-- Opening Marker --

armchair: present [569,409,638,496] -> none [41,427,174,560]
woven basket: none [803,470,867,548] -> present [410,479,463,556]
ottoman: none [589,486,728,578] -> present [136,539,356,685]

-- Closing Marker --
-- Opening Marker --

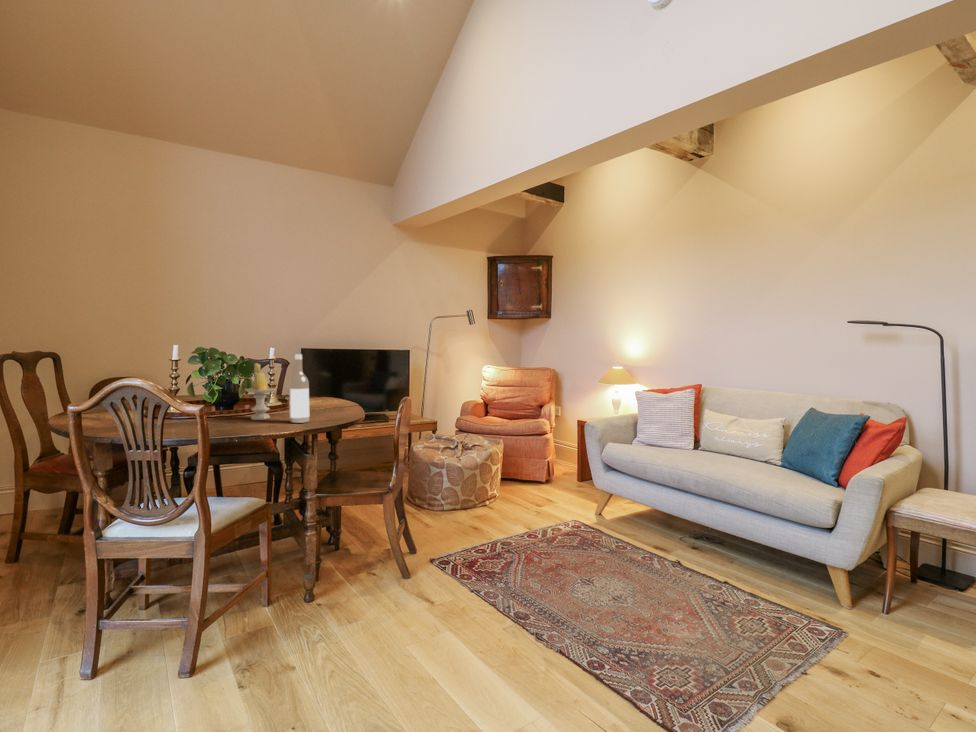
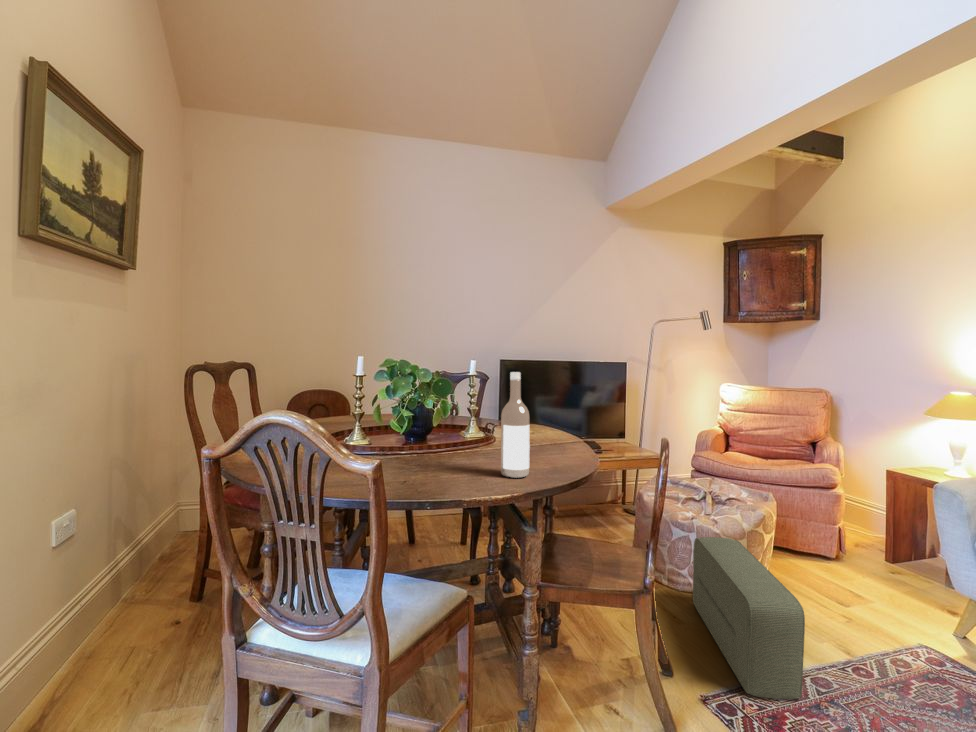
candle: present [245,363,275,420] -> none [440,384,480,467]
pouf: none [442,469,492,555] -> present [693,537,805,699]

-- Closing Marker --
-- Opening Marker --

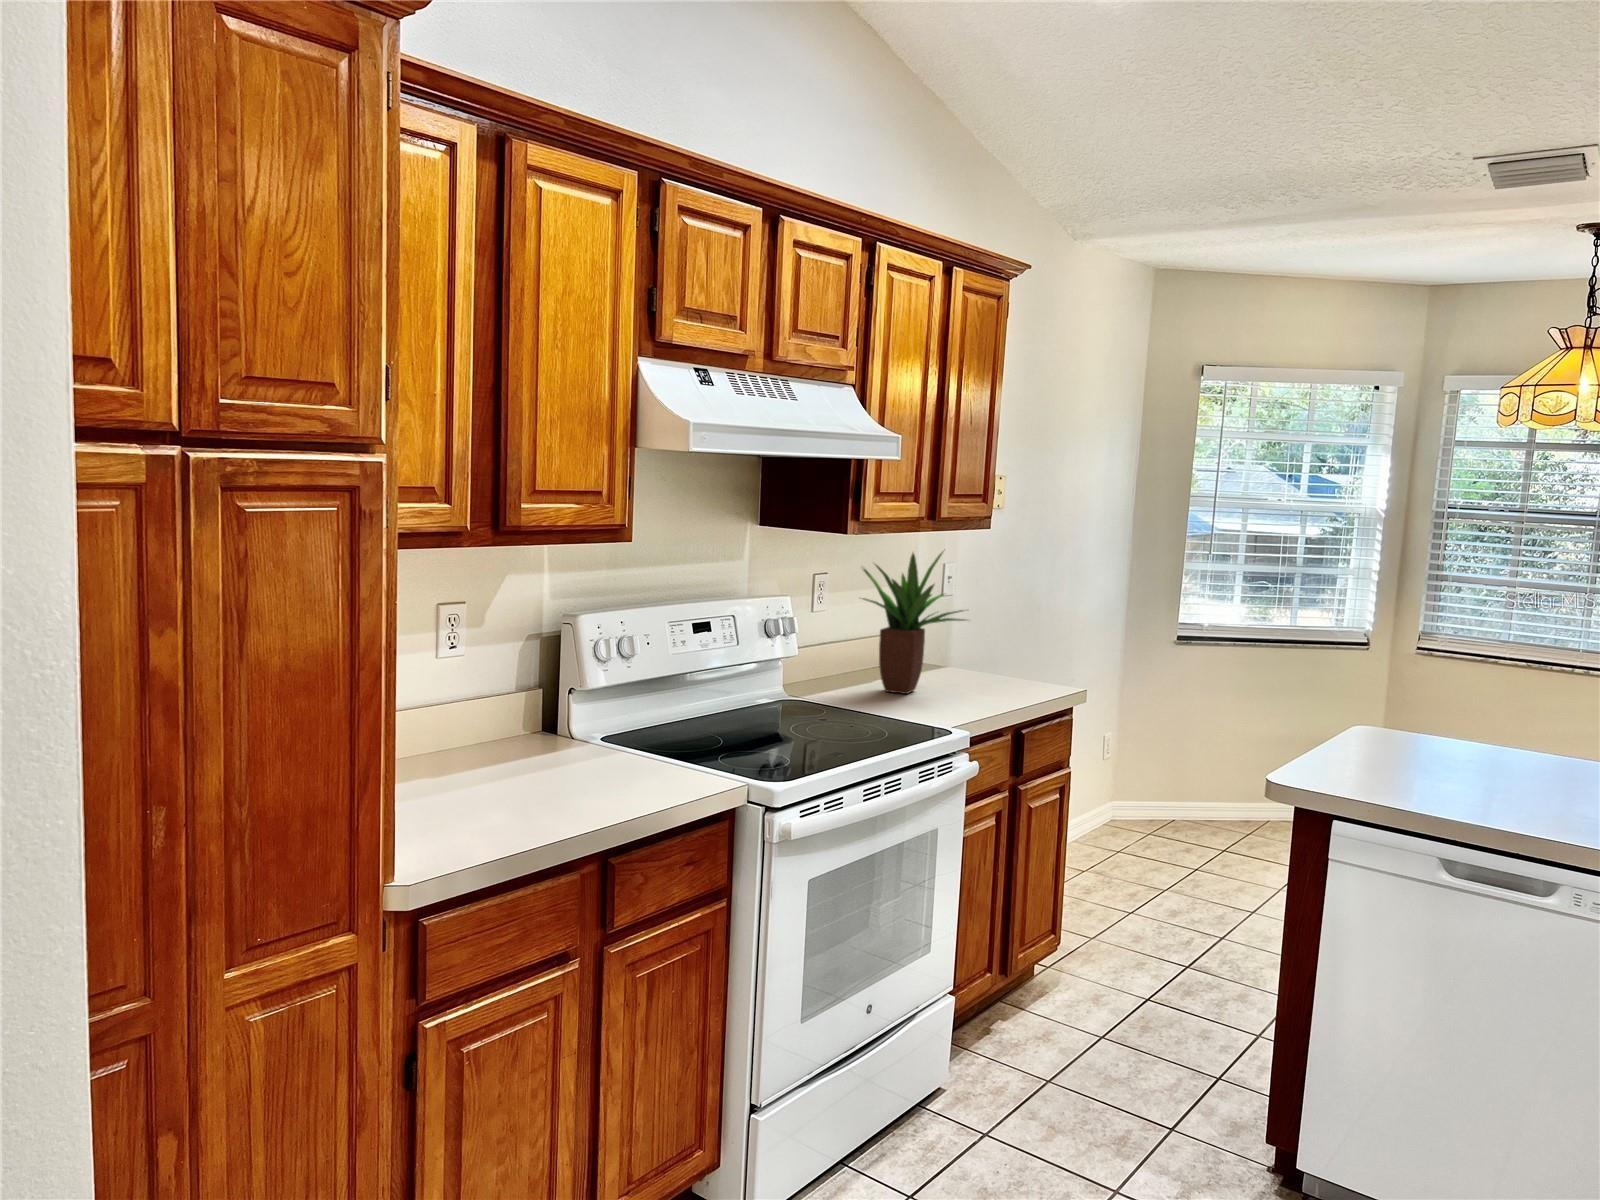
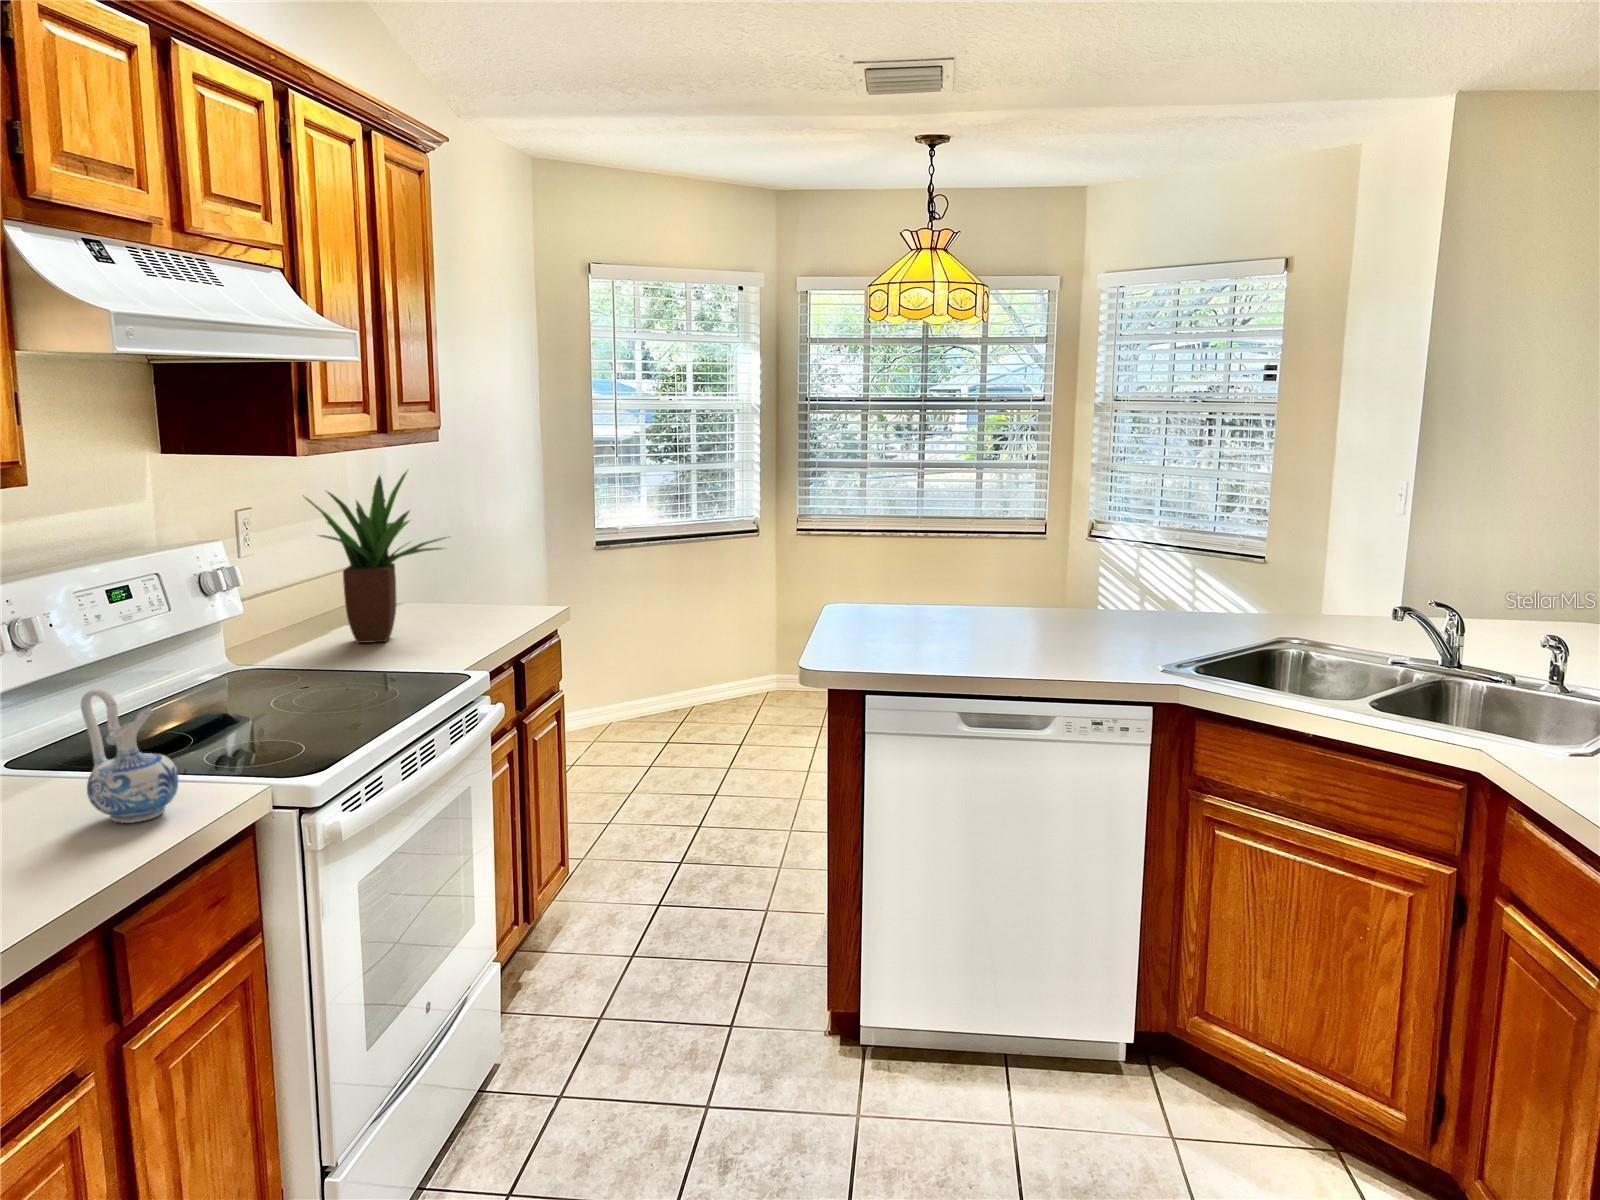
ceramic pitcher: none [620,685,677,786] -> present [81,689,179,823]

-- Closing Marker --

— TASK —
Retype the entries above exactly, but only from the line containing "armchair: present [569,409,638,496]" through the line containing "ottoman: none [589,486,728,578]", both included.

— SOLUTION —
armchair: present [569,409,638,496] -> none [41,427,174,560]
woven basket: none [803,470,867,548] -> present [410,479,463,556]
ottoman: none [589,486,728,578] -> present [136,539,356,685]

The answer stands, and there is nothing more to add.